He denounced both the Blair and Brown governments for not limiting immigration from new EU members after 2004, and stressed that those who criticized immigration could not be dismissed as “bigots” – a cutting criticism of his former boss Gordon Brown, notoriously recorded referring to a lifelong Labour voter in those endearing terms. He carefully made technically feasible promises to curb the numbers of immigrants, through employment law reform and better training for British workers – and promised to control immigration from any new EU members.

Technically feasible, but are they politically believable? Is there a scintilla of sincerity behind this speech that will earn him the hatred of the further Left?

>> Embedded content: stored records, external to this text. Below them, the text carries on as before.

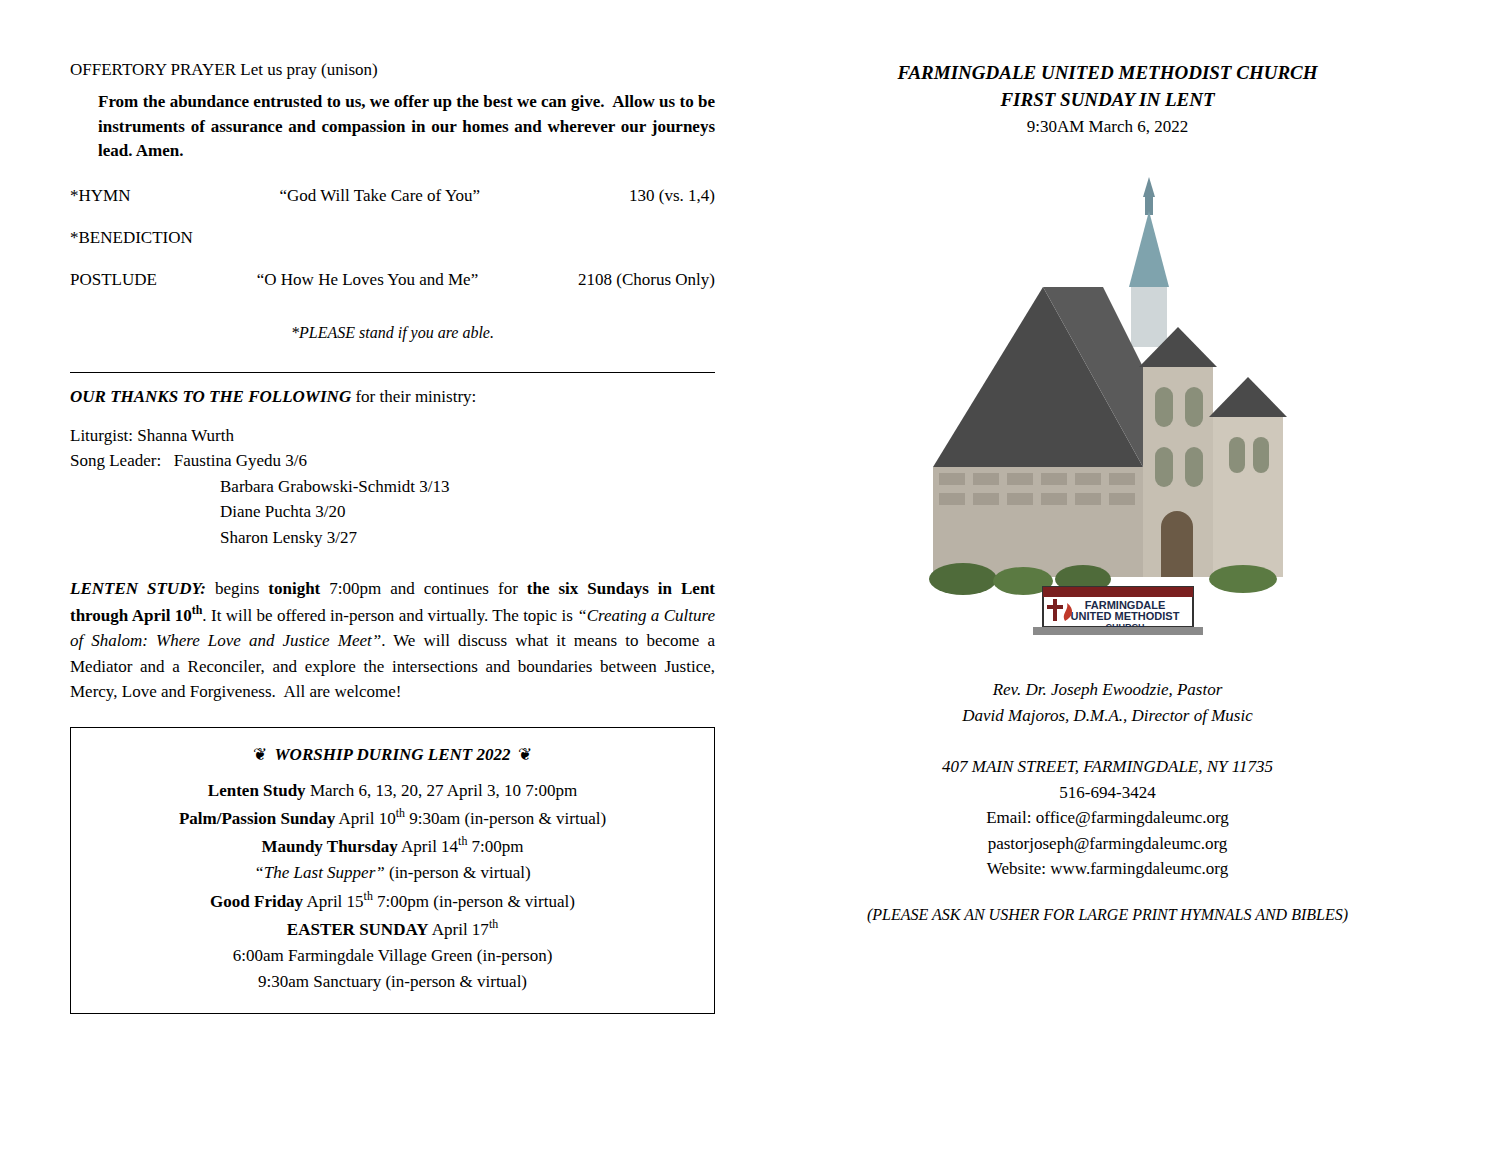OFFERTORY PRAYER Let us pray (unison)
From the abundance entrusted to us, we offer up the best we can give. Allow us to be instruments of assurance and compassion in our homes and wherever our journeys lead. Amen.
*HYMN “God Will Take Care of You” 130 (vs. 1,4)
*BENEDICTION
POSTLUDE “O How He Loves You and Me” 2108 (Chorus Only)
*PLEASE stand if you are able.
OUR THANKS TO THE FOLLOWING for their ministry:
Liturgist: Shanna Wurth
Song Leader: Faustina Gyedu 3/6
Barbara Grabowski-Schmidt 3/13
Diane Puchta 3/20
Sharon Lensky 3/27
LENTEN STUDY: begins tonight 7:00pm and continues for the six Sundays in Lent through April 10th. It will be offered in-person and virtually. The topic is “Creating a Culture of Shalom: Where Love and Justice Meet”. We will discuss what it means to become a Mediator and a Reconciler, and explore the intersections and boundaries between Justice, Mercy, Love and Forgiveness. All are welcome!
❦WORSHIP DURING LENT 2022❦
Lenten Study March 6, 13, 20, 27 April 3, 10 7:00pm
Palm/Passion Sunday April 10th 9:30am (in-person & virtual)
Maundy Thursday April 14th 7:00pm
“The Last Supper” (in-person & virtual)
Good Friday April 15th 7:00pm (in-person & virtual)
EASTER SUNDAY April 17th
6:00am Farmingdale Village Green (in-person)
9:30am Sanctuary (in-person & virtual)
FARMINGDALE UNITED METHODIST CHURCH
FIRST SUNDAY IN LENT
9:30AM March 6, 2022
FARMINGDALE UNITED METHODIST CHURCH
Rev. Dr. Joseph Ewoodzie, Pastor
David Majoros, D.M.A., Director of Music
407 MAIN STREET, FARMINGDALE, NY 11735
516-694-3424
Email: office@farmingdaleumc.org
pastorjoseph@farmingdaleumc.org
Website: www.farmingdaleumc.org
(PLEASE ASK AN USHER FOR LARGE PRINT HYMNALS AND BIBLES)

Labour’s record on immigration since at least the 1960s does not inspire confidence, to put it charitably. Furthermore, the Conservative immigration minister today observed that under Miliband’s leadership Labour has opposed even this government’s quarter-hearted attempts at immigration limitation, and Migration Watch’s Sir Andrew Green has pointed out that between 1997 and 2010 only one in five immigrants came from the EU anyway.

So even if Miliband were entirely sincere, and took that policy into10 Downing Street, could he make much difference? The remedies, if there are remedies, are much more radical, and would be played out partly in Brussels and on the floor of the UN General Assembly. As things are, the chances of Miliband, or for that matter Cameron, facing down the combined forces of big business and big PC seem vanishingly small.